Instruções
[1] Indique se cada afirmação está de acordo com o texto sobre as eleições belgas. Responda sim ou não e cite as palavras exatas do texto que decidem a resposta. (a) Nas eleições europeias, quem escreve votou nos partidos portugueses. (b) Foram 10 os partidos a eleger gente para o parlamento federal. (c) Em 2010, a Bélgica esteve sem governo durante menos de um ano.
[2] Prossiga o texto sobre as eleições belgas a partir da última frase apresentada, no mesmo tom.

Excerto da fonte
+===+
No domingo foi dia de super-eleições aqui na Bélgica. Para além de votarem para o Parlamento Europeu, os belgas votaram para o parlamento federal e para os parlamentos regionais (Flandres, Valónia, Bruxelas, e parte-germanófona-que-acho-que-não-tem-nome). Podem imaginar a quantidade de cartazes com diferentes caras de candidatos que andaram aí afixados nas ruas.
Uma vez que não estou autorizada a votar para as Federais e Regionais, e nas Europeias escolhi votar nos partidos portugueses, passou-me muito ao lado as campanhas belgas. Não que fosse pela falta de informação ao meu dispôr, já que panfletos de campanha encheram a minha caixa do correio todos os dias durante três semanas. Infelizmente, nenhum deles tão apelativo como
o do senhor do cão.
Mas agora ando com uma curiosidade inédita sobre a política belga neste pós-super-eleições. O sistema político deste país é tão multi-nivelado, tão multi-partidário, tão complexo e tão cheio de jogos de cintura que dá gosto acompanhar. E depois é aquilo das nacionalidades e da possibilidade do separatismo flamengo sempre à espreita.
Por falar em separatismo flamengo, o partido nacionalista flamengo N-VA ganhou as super-eleições. Para o nível europeu foi o mais votado (foram 10 os partidos a eleger gente para o PE) e para o nível federal também ( foram 13 [!!!] os partidos a eleger gente para o parlamento federal). O que significa que o chefe dos separatistas flamengos está agora encarregue de formar governo belga.
Ontem o senhor primeiro-ministro belga demitiu-se após o seu partido ter perdido as eleições (ele é do PS) e o rei mandou logo chamar os chefes dos partidos todos para começar o processo de formação de governo, por ordem de votos conseguidos. Achei muita piada os jornais enfatizarem que o rei estava com pressa, e que não queria perder tempo nisto de formar governo. Exato. Se for como em 2010 que a Bélgica esteve sem governo durante mais de ano e meio (mais tempo do que o Iraque, para se ter uma ideia do hardcore que é o bloqueio do sistema político belga) não pode haver mesmo tempo a perder. Nessa altura tiveram que fazer uma reforma constitucional e o caraças, para se entenderem finalmente, do tipo, mudar limites de regiões para acomodar birras flamengas e o senado federal deixar de ser eleito diretamente, e assim. Com 13 partidos com quem formar coligações imagine-se o trabalhinho e jogo de cintura que não vão ser precisos nos próximos meses.
+===+
Registos
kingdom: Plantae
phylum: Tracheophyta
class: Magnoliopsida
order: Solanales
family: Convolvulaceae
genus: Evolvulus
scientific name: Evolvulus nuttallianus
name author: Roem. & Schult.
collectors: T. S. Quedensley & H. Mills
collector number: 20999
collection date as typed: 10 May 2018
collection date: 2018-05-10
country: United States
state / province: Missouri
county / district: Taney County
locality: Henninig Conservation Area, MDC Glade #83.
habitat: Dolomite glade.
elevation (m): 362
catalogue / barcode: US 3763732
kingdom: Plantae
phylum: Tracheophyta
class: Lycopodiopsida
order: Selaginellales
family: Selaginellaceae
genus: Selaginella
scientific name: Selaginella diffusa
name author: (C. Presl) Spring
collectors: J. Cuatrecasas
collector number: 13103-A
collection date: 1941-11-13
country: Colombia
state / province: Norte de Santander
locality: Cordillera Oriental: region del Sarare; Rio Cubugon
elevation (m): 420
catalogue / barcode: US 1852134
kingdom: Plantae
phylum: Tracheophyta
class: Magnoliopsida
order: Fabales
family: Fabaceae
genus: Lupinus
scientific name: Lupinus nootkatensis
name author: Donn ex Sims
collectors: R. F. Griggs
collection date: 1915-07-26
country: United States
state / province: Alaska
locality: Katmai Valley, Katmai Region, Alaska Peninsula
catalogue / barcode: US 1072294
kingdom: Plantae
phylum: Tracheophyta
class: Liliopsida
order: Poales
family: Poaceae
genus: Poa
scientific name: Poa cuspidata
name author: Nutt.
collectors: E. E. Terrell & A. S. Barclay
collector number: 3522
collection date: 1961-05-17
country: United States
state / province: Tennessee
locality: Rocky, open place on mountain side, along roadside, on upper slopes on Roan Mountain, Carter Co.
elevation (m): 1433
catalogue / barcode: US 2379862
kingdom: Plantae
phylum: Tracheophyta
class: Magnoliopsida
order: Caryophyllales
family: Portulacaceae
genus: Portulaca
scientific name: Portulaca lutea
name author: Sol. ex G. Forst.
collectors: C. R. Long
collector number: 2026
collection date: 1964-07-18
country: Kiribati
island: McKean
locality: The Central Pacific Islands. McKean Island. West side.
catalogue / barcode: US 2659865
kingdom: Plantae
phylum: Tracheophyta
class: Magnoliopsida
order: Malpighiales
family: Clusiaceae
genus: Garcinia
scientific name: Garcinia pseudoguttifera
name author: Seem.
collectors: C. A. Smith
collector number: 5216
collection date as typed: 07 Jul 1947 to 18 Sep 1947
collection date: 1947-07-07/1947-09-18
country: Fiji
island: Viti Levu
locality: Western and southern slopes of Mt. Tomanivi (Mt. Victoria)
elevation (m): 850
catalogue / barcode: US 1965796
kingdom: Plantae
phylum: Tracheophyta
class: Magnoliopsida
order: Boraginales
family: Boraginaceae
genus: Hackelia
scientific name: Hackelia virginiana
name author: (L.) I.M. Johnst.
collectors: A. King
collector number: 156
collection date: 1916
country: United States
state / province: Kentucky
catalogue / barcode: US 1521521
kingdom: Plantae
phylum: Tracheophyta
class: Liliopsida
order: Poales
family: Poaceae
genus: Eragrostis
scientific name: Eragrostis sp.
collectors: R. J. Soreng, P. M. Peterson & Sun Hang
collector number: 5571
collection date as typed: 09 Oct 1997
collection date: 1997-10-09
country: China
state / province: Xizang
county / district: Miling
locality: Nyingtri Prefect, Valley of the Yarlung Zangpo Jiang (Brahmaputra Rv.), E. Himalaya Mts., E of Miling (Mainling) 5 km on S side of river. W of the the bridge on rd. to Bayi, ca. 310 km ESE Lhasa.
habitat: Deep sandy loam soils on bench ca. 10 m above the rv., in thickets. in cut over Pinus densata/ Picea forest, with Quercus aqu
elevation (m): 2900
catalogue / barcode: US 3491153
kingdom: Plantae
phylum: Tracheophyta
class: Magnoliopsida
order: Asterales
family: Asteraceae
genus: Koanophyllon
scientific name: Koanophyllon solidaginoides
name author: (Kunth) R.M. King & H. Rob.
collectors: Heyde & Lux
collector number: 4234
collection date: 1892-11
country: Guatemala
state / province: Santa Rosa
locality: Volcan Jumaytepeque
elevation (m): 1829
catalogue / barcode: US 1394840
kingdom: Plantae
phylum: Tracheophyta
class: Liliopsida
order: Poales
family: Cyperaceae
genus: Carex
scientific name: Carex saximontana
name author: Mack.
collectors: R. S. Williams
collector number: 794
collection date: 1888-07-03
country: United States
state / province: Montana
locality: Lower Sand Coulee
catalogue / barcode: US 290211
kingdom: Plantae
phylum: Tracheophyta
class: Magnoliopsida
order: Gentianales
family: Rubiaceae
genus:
+===+
Respostas aos exercícios
[1]
(a) Sim: «nas Europeias escolhi votar nos partidos portugueses».
(b) Não: «foram 13 [!!!] os partidos a eleger gente para o parlamento federal».
(c) Não: «a Bélgica esteve sem governo durante mais de ano e meio».

[2]
De salientar só que o N-VA é nacionalista mas não é de extrema-direita, é um partido de centro-direita, moderado. A minha colega belga diz que eles não odeiam outras raças ou estrangeiros porque estão demasiado ocupados a odiar os valões (os da parte francesa). Eu acho que mesmo assim é porque os belgas são um povo sossegadito e pequenino como nós os portugueses, sem grandes nacionalismos inflamados enquanto país (vão se agarrar ao quê, também, como símbolo nacional, às frites?!), que têm consciência do seu peso fraco-moderado na cena europeia e que lá vão andando nas suas negociações governativas com uma paciência de santo. Não têm tempo nem pachorra para odiar povos.
Fiquei um bocado triste quando ouvi que o primeiro-ministro atual se tinha demitido, embora agora perceba que era expectável, foi porque perdeu as eleições, não se demitiu, demitiu.
Tinha um sorriso fácil e grande, e usava laços. Fazia lembrar um ventríloquo, ou um apresentador de circo. Gosto das pessoas que sorriem com os dentes todos.
Isto foi a melhor análise política do senhor Elio di Rupo que consegui arranjar. Só agora, a menos de um mês de me ir embora da Bélgica, é que ganhei séria curiosidade sobre a política daqui. É um bocado triste. Soube da aprovação da eutanásia para menores há poucos meses e fiquei pasmada com a serenidade com que este povo aprova coisas que seriam pólvora acesa noutros países e com o pouco alarido com que lá vai fazendo o seu caminho pioneiro no quebrar de barreiras ao pleno cumprimento dos direitos humanos.
Nestas super-eleições a abstenção foi de 10%, percentagem capaz de dar sonhos molhados a muito bom democrata. A razão é o voto ser obrigatório e ter que pagar multa quem não comparecer. Os belgas não brincam em serviço, se é para votar É PARA VOTAR, se é
Dia Europeu Sem Carros É SEM CARROS (são proibidos nesse dia, a sério). Não confiam no civismo das gentes, pronto.
Ainda estou intrigada com o facto de o
Museu de História Militar aqui em Bruxelas, que está com uma exposição interessantíssima sobre a guerra de 14-18 e que eu estou há meses para visitar, ter estado fechado no dia das eleições. Sendo que tinha um papel afixado a declarar que estava fechado por causa das eleições e o museu do lado, o do automóvel, estar aberto, é de suspeitar que há ali uma razão especial que eles entendem necessária para que as pessoas mão o possam visitar em dia de escrutínio político. Será para não exacerbar nacionalismos dispensáveis? Para não agudizar ressentimentos históricos? Gostava de ter a certeza.
A Bélgica é um país profundamente interessante do ponto de vista político e eu só tenho pena de não ter estado nem aí nestes dois últimos anos. Só se quer quando não se tem, não é, triste.
S.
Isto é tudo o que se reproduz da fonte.